Composite({'extra_metadata': None, 'state': TreeMetadata(
  custom_metadata=None
  tree={'layer0': {'bias': ArrayMetadata :  name=layer0.bias,  directory=/tmp/checkpoint-manager-items-1/0/state,  shape=(4,),  sharding=None,  dtype=float64,  storage=StorageMetadata(chunk_shape=(4,), write_shape=None),, 'weight': ArrayMetadata :  name=layer0.weight,  directory=/tmp/checkpoint-manager-items-1/0/state,  shape=(16,),  sharding=SingleDeviceShardingMetadata(device_str=cpu:0),  dtype=int32,  storage=StorageMetadata(chunk_shape=(16,), write_shape=(16,)),}}
  use_zarr3=False
)})

As previously mentioned, once we have “locked in” the type for an item, either through eager configuration with the registry, or lazy configuration by providing args, we cannot change the item type without reinitializing the CheckpointManager.

with ocp.CheckpointManager(
    directory,
    handler_registry=registry,
) as mngr:
  mngr.save(2, args=ocp.args.PyTreeSave({'a': 'b'}))
  try:
    print(mngr.save(3, args=ocp.args.JsonSave({'a': 'b'})))
  except BaseException as e:
    print(e)

CheckpointHandler Layer#

The lowest-level API that users typically interact with in Orbax is the CheckpointHandler. Every CheckpointHandler is also paired with one or two CheckpointArgs objects which encapsulate all necessary and optional arguments that a user can provide when saving or restoring. At a high level CheckpointHandler exists to provide the logic required to save or restore a particular object in a checkpoint.

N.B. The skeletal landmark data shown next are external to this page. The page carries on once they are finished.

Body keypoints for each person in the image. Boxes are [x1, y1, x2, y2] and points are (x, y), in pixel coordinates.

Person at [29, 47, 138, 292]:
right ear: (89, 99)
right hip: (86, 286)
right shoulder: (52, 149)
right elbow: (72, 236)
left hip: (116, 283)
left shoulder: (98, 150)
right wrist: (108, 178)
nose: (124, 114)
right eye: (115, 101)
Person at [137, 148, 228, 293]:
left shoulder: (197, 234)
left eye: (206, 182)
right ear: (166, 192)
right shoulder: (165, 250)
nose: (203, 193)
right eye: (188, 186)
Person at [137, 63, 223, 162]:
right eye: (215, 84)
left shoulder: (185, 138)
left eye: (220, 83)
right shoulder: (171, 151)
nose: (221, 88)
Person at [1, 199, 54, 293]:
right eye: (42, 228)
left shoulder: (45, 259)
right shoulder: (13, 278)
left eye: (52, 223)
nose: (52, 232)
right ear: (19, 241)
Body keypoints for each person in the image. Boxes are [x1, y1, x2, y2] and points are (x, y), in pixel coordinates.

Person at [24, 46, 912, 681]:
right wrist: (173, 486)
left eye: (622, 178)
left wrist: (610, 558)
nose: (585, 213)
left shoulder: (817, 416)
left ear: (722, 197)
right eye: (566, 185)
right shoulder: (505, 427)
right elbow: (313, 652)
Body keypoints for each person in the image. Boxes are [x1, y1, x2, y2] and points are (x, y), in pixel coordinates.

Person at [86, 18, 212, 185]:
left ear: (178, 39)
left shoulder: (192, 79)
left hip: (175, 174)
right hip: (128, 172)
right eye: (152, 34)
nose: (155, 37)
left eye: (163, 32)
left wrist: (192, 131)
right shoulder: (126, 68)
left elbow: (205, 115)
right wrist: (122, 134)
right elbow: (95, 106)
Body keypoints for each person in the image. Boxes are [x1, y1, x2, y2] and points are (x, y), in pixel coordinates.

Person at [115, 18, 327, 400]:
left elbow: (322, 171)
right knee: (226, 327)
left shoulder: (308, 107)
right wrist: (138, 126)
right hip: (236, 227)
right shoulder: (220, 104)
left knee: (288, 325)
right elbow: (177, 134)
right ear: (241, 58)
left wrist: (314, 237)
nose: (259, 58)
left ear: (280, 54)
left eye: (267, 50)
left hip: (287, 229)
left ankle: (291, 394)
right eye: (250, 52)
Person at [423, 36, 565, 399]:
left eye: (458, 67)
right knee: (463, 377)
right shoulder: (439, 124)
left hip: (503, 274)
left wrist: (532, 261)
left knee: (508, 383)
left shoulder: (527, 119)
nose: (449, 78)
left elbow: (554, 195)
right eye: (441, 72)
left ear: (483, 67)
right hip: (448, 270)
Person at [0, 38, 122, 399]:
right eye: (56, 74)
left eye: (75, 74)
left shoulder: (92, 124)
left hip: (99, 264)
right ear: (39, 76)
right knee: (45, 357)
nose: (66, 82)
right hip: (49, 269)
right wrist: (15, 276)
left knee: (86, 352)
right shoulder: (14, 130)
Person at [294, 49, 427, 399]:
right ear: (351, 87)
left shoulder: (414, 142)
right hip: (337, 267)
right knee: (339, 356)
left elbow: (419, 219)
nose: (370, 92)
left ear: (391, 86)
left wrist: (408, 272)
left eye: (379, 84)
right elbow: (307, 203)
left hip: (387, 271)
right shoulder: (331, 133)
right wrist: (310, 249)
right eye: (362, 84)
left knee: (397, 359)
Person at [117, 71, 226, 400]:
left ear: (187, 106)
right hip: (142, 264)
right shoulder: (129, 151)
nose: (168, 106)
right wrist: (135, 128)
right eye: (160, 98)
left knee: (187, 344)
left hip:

CheckpointHandler allows for synchronous saving. Subclasses of AsyncCheckpointHandler allow for asynchronous saving. (Restoration is always synchronous.)

Crucially a CheckpointHandler instance should not be used in isolation, but should always be used in conjunction with a Checkpointer. Otherwise, save operations will not be atomic and async operations cannot be waited upon. This means that in most cases, you will be working with Checkpointer APIs rather than CheckpointHandler APIs.

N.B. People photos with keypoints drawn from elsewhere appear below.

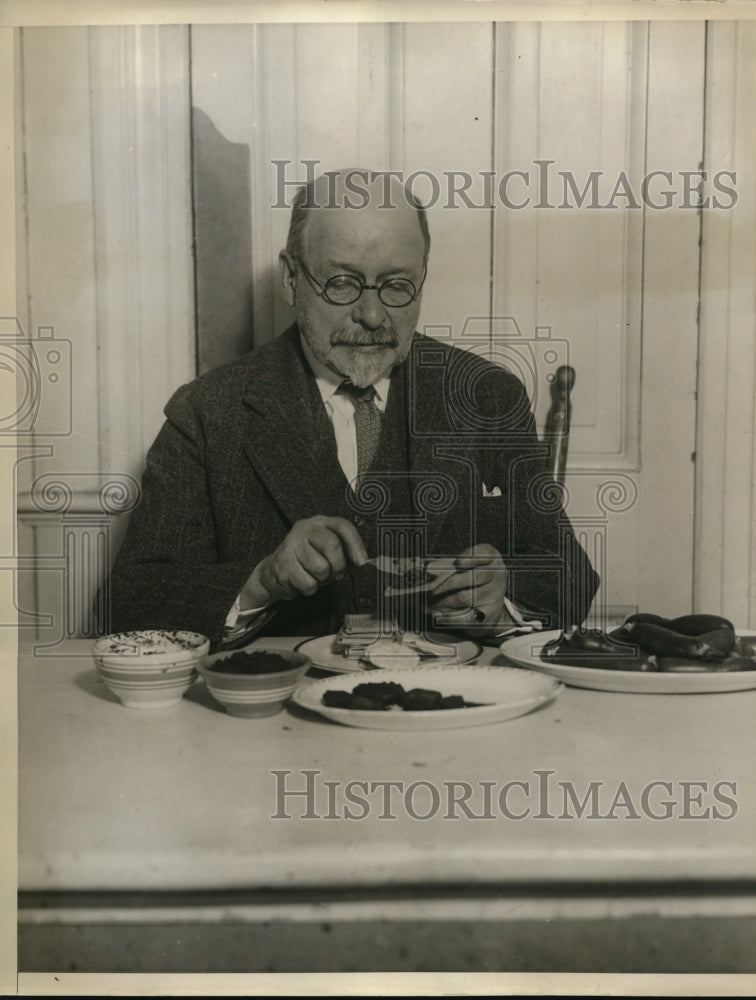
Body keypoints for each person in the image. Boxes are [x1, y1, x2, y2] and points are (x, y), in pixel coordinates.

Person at [102, 169, 599, 648]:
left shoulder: (486, 395)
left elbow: (572, 574)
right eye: (342, 283)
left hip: (446, 712)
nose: (373, 316)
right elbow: (130, 604)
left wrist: (504, 592)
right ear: (292, 279)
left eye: (398, 286)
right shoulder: (208, 414)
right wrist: (261, 581)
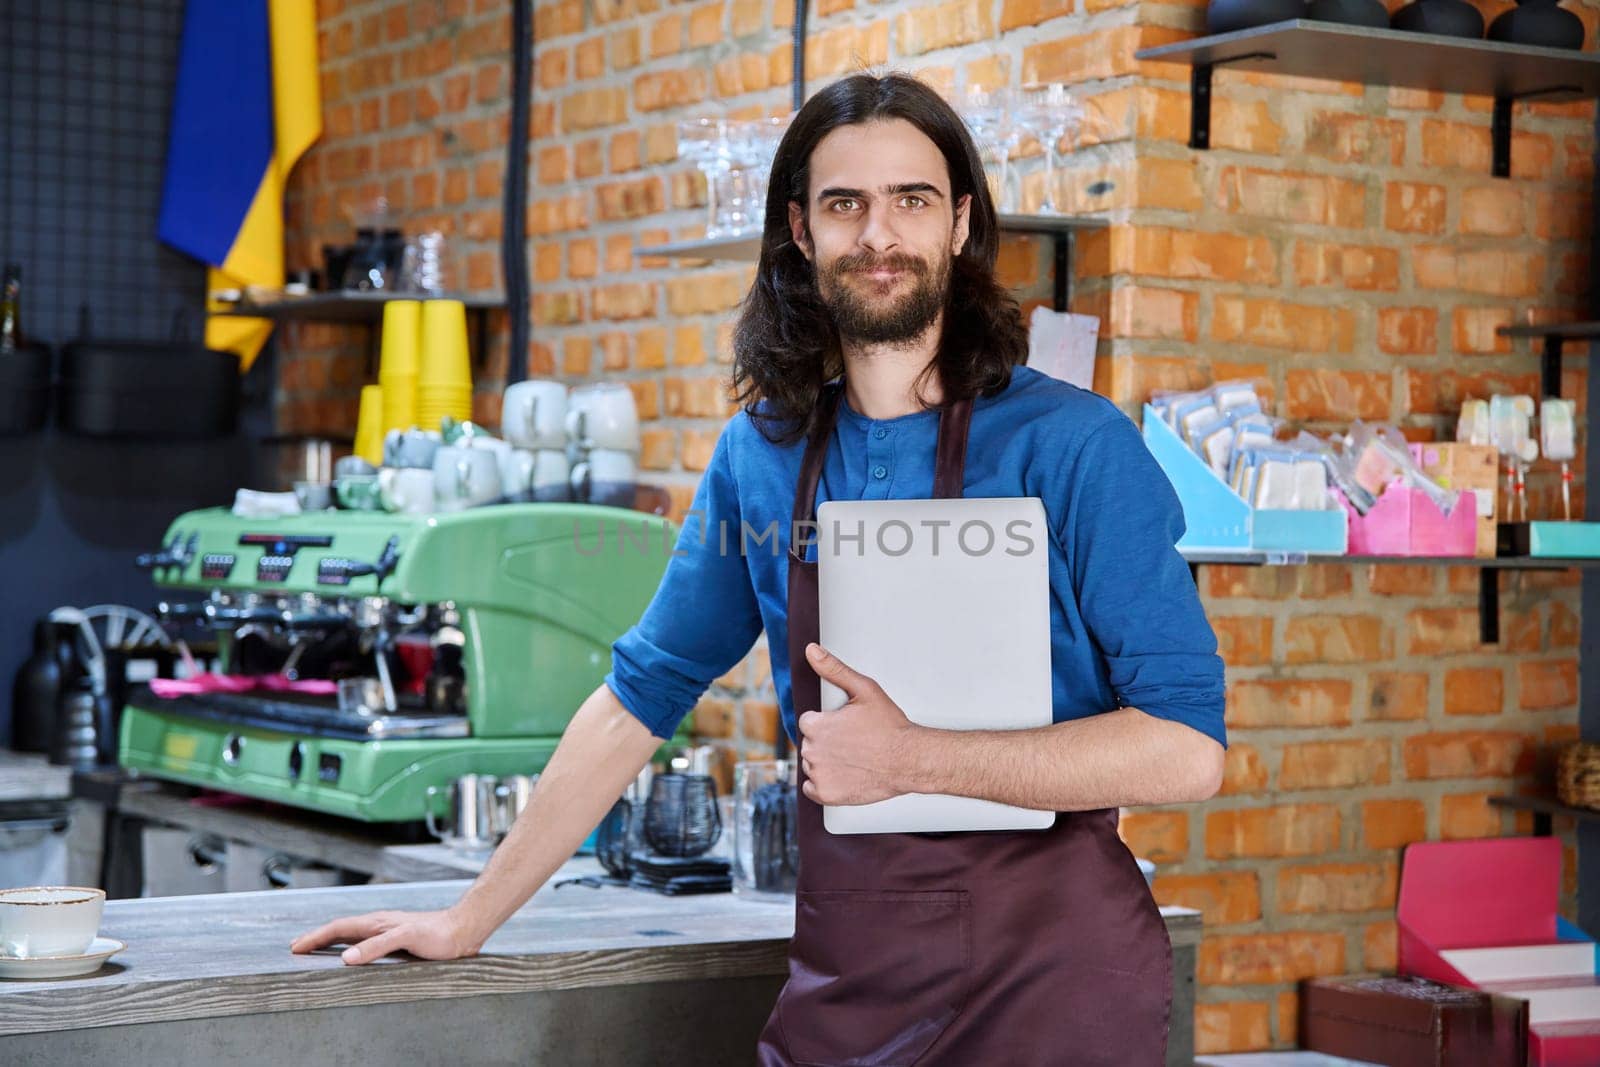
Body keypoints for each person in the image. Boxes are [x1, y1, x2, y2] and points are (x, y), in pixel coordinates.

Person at [292, 72, 1226, 1065]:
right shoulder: (763, 453)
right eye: (844, 203)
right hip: (853, 981)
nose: (879, 234)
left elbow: (1184, 749)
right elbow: (636, 698)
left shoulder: (1074, 443)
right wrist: (470, 915)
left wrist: (916, 759)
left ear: (959, 223)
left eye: (910, 199)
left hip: (1054, 989)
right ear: (799, 228)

However, it is still essential to understand CheckpointHandler because you need to know how you want your object to be saved and restored, and what arguments are necessary to make that happen.

Let’s consider the example of StandardCheckpointHandler. This class is paired with StandardSave and StandardRestore.

StandardSave allows specifying the item argument, which is the PyTree to be saved using Tensorstore. It also includes save_args, which is an optional PyTree with a structure matching item. Each leaf is a ocp.type_handlers.SaveArgs object, which can be used to customize things like the dtype of the saved array.

StandardRestore only has one possible argument, the item, which is a PyTree of concrete or abstract arrays matching the structure of the checkpoint. This is optional, and the checkpoint will be restored exactly as saved if no argument is provided.

In general, other CheckpointHandlers may have other arguments, and the contract can be discerned by looking at the corresponding CheckpointArgs. Additionally, you can create your own implemenation of CheckpointHandler for your specific needs.

CompositeCheckpointHandler is a special case that allows composing multiple CheckpointHandlers at once. More details are provided throughout this page.